[[ LISTED ENTRIES open ]]

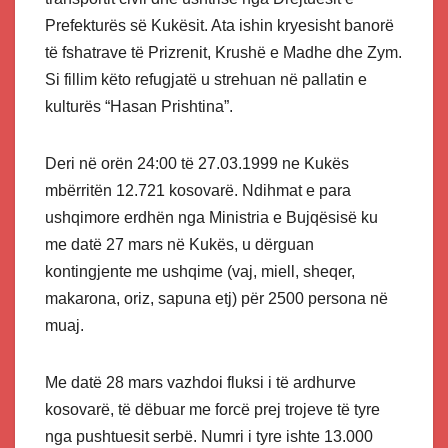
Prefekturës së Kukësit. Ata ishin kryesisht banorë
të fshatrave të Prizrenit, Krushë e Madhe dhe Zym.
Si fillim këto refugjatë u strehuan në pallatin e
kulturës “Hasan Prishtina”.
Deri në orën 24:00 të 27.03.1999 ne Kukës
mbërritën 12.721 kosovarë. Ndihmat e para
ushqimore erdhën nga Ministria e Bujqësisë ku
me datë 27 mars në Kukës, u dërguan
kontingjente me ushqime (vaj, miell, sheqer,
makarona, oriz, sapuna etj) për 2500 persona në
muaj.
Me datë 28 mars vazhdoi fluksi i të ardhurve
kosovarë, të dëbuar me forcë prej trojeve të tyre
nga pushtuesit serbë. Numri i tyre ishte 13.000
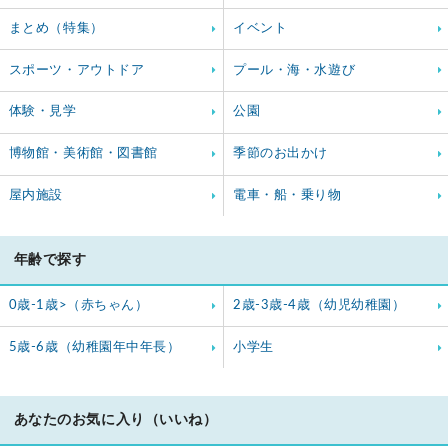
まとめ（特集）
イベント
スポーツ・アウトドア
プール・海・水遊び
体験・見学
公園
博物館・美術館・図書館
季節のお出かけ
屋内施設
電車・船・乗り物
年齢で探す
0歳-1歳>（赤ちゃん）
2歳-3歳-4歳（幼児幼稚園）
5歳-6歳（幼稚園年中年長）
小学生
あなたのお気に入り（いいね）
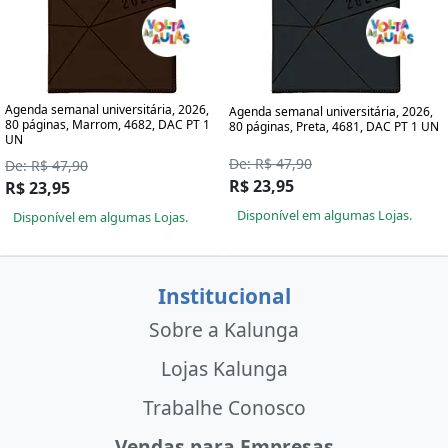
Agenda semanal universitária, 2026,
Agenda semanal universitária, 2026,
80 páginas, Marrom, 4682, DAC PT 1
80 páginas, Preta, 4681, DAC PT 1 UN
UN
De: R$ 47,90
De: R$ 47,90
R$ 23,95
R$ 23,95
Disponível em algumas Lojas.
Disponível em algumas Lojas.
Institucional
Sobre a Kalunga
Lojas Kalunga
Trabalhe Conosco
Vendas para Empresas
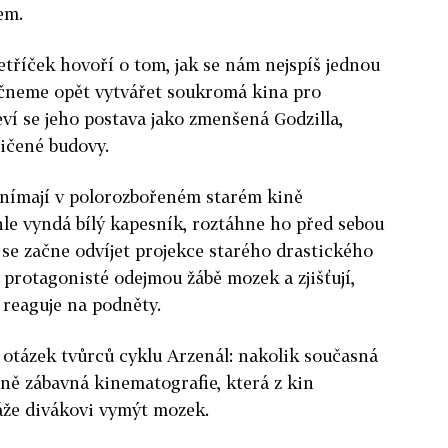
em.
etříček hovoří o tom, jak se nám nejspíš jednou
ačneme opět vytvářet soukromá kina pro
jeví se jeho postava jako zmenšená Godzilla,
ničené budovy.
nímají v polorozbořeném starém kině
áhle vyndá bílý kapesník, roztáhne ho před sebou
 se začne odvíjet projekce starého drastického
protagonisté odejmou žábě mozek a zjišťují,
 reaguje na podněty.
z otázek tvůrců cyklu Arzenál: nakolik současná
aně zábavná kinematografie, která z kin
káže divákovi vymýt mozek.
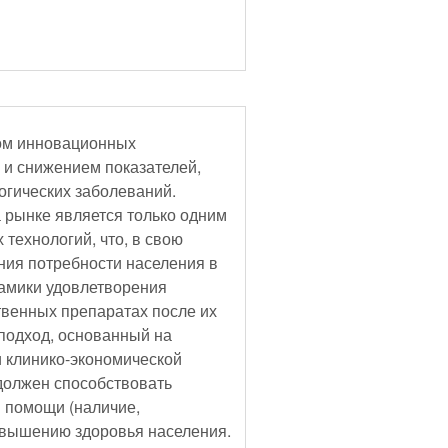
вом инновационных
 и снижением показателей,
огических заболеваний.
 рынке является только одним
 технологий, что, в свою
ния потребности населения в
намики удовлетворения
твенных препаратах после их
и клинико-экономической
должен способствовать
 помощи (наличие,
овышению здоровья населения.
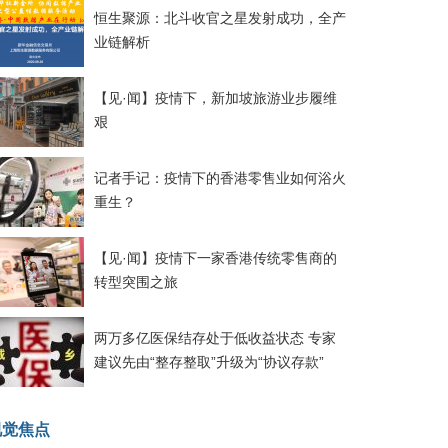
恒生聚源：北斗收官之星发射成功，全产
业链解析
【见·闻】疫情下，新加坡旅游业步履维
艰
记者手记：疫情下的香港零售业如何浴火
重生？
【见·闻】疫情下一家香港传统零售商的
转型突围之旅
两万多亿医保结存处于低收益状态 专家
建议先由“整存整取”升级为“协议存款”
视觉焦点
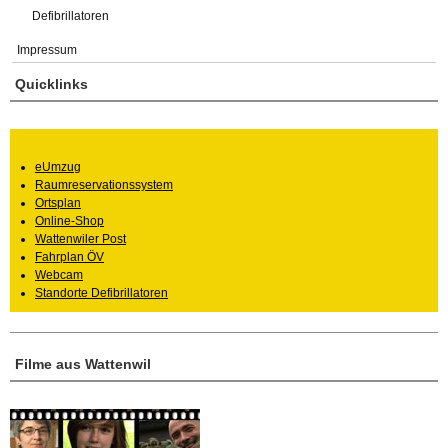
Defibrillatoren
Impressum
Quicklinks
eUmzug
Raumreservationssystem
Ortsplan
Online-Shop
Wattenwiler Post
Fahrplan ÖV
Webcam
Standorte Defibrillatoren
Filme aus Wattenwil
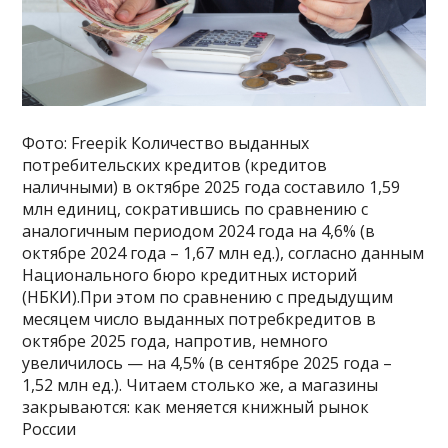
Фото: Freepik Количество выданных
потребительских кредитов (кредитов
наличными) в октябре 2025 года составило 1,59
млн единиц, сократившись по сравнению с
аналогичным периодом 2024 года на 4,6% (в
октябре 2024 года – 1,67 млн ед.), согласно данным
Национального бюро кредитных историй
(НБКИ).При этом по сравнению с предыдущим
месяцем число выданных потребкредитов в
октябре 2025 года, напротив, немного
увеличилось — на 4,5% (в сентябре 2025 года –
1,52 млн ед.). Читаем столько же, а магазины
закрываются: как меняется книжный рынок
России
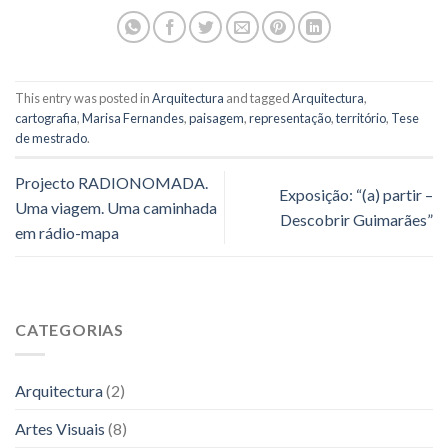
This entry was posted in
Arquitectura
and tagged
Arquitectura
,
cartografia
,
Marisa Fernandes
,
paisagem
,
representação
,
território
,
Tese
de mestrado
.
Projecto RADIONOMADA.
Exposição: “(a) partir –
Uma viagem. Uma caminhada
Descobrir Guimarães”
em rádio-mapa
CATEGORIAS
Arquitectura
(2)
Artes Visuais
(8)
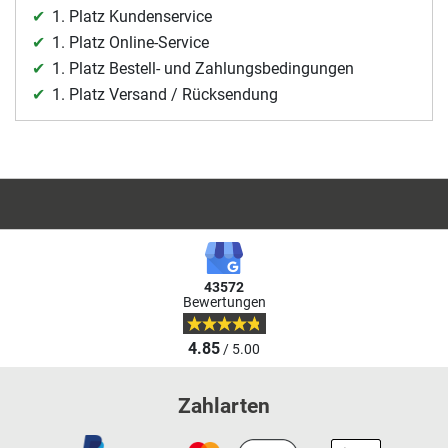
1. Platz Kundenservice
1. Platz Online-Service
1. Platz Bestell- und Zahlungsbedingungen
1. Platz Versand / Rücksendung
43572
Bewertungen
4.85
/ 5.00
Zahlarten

[[ LISTED ENTRIES closed ]]
[[ LISTED ENTRIES open ]]

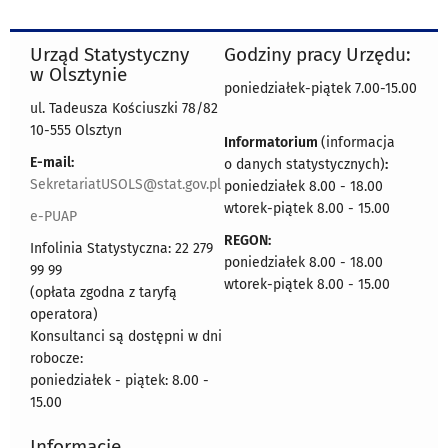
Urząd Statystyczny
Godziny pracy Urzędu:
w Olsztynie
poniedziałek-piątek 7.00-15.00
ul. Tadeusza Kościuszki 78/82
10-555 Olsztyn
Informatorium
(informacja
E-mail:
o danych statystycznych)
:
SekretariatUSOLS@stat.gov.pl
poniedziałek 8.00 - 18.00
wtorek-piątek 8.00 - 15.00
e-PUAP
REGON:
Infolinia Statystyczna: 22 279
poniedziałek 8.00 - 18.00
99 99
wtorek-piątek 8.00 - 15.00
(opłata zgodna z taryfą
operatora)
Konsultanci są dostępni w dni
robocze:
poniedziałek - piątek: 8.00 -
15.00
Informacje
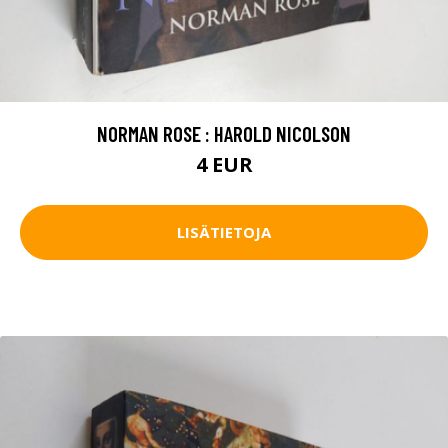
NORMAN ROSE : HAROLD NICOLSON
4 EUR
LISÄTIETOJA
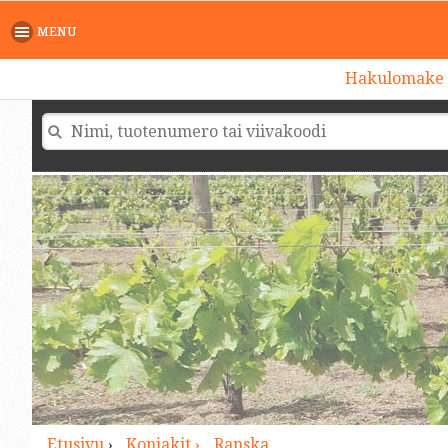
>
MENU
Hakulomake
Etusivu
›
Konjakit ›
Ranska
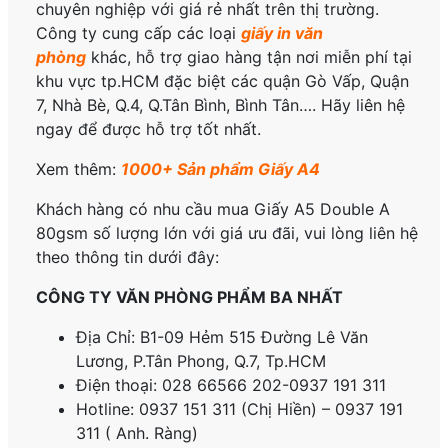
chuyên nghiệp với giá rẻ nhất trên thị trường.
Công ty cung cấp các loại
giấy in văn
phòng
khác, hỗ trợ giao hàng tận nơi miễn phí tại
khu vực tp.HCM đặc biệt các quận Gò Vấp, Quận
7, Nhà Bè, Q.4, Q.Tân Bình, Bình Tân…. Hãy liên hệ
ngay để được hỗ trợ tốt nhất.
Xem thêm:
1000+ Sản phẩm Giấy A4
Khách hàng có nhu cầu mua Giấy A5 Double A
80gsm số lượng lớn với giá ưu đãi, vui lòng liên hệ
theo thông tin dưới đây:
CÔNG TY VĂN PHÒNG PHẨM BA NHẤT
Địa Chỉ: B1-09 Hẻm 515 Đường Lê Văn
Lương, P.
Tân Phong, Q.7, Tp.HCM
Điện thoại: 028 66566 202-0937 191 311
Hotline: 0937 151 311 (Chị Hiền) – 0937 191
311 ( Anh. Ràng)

[[ LISTED ENTRIES closed ]]
[[ LISTED ENTRIES open ]]

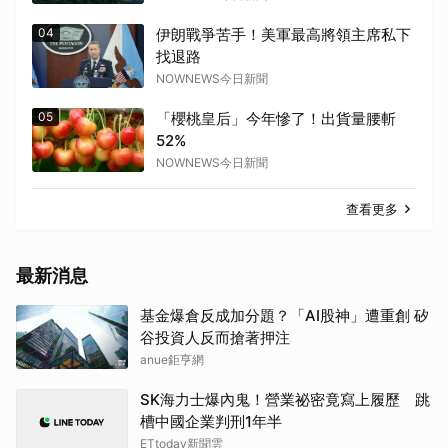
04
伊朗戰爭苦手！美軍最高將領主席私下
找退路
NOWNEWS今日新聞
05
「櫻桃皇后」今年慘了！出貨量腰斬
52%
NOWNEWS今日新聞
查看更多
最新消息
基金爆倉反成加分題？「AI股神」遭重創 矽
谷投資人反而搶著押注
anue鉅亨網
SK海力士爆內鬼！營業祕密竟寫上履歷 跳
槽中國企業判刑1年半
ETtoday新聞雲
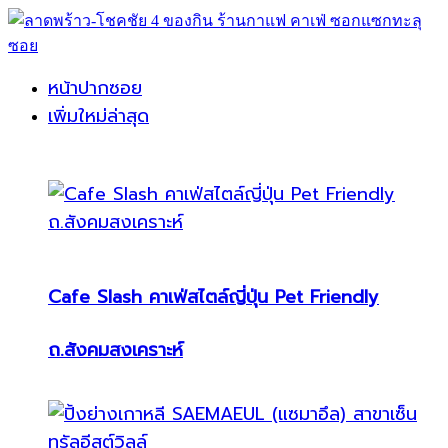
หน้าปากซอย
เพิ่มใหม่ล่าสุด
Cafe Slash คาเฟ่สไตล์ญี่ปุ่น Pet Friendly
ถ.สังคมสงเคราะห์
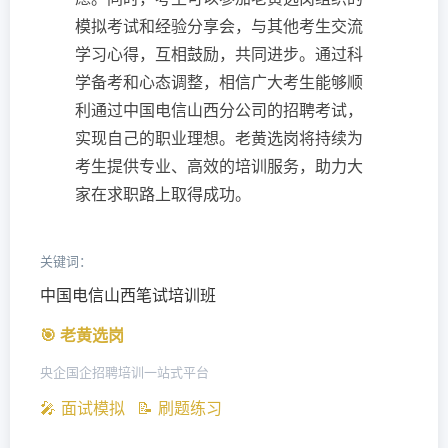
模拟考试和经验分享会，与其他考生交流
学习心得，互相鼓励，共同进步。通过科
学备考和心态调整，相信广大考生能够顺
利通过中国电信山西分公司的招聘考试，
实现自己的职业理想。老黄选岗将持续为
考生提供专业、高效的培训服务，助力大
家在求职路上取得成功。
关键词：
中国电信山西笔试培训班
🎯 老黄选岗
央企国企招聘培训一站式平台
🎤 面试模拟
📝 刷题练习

[[ LISTED ENTRIES closed ]]

THE TASK:
In the listing, find all lines with the string "сравнению" and copy them.

ANSWER BOX:
млн единиц, сократившись по сравнению с
(НБКИ).При этом по сравнению с предыдущим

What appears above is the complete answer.